As a somewhat "orthogonal" procedure to gene clustering, it often is useful to perform experiment clustering. To achieve this, one can represent each experiment by an "experiment vector," with its entries read off from the corresponding column of the expression matrix (see Table I). Thus, "Experiment 2" would be represented by an experiment vector with entries "E1,2, E2,2, E3,2, etc." The number of experiment vectors equals the number of different experiments, while the length (dimension) of this vector equals the number of genes. Each point in this "experiment space" corresponds to one experiment. By introducing appropriate distance measure between two experiment vectors, one then can cluster experiments according to their similarity.

Clustering experiments is particularly useful as a preliminary step to discover, for instance, eventual gross discrepancies between microarrays that may occur with faulty arrays or because of other systematic errors. As an illustration, we recently reported on a microarray experiment involving burn injury in rats (Spies et al., 2002), where gene expressions in the skin tissues from burned rats and normal rats were compared at four time points (2 hours, 6 hours, 24 hours, and 240 hours after the injury). We used three replicate experiments for each group: thus, 3 replicates x 2 groups x 4 time points = 24 experiments (arrays). After clustering of experiments (arrays), it was discovered that one of the 24 arrays differed markedly from the rest. In this particular array, only about 800 genes were expressed, while in all others, the number of expressed genes averaged around 4000. This difference was immediately visible in the clustering of experiments. The faulty array was discarded from further analysis and a proper one was substituted.

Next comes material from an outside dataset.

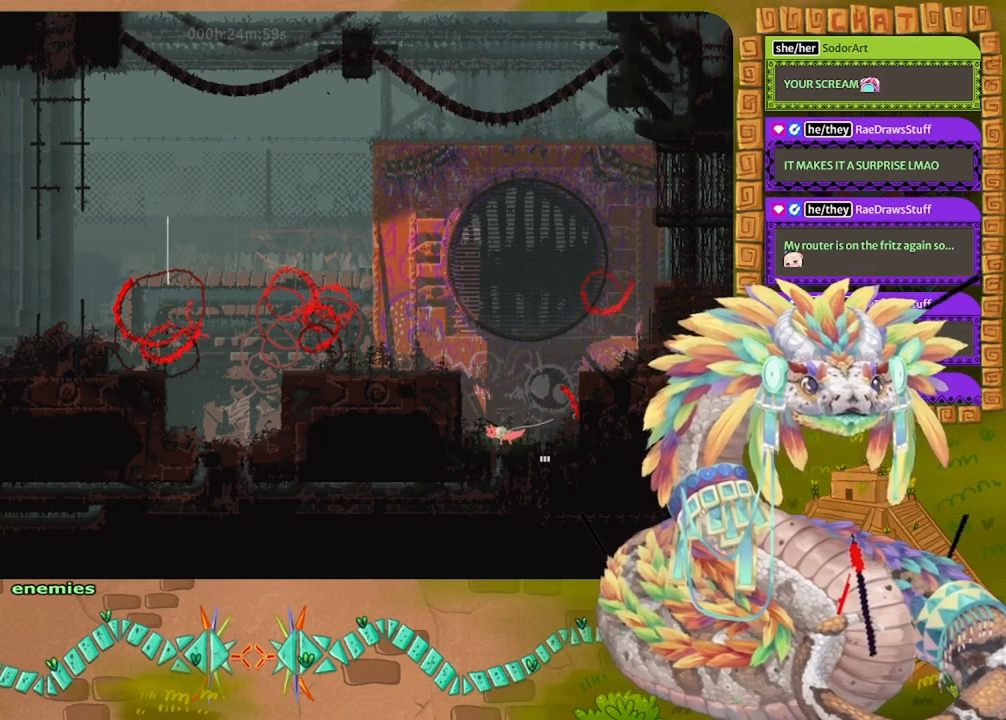
{"keys": ["down"], "events": []}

Experiment clustering also can be used to determine the overall effect of treatment, or healing, on global expression profiles. For instance, in a recent study of spinal cord injury (SCI) in rats (Nesic et al., 2002), we compared expression levels from spinal cord tissues of 1) rats with injured cord, 2) rats with injured cord that were treated with N-methyl-D-aspartate (NMDA) receptor antagonist MK-801, and 3) control (sham) animals. We used three replicates per group and performed hierarchical clustering of nine experiments. The resulting dendrogram, shown in Figure 1, correctly demonstrated that, overall, the injured and MK-801-treated groups are more similar to each other than to the sham group.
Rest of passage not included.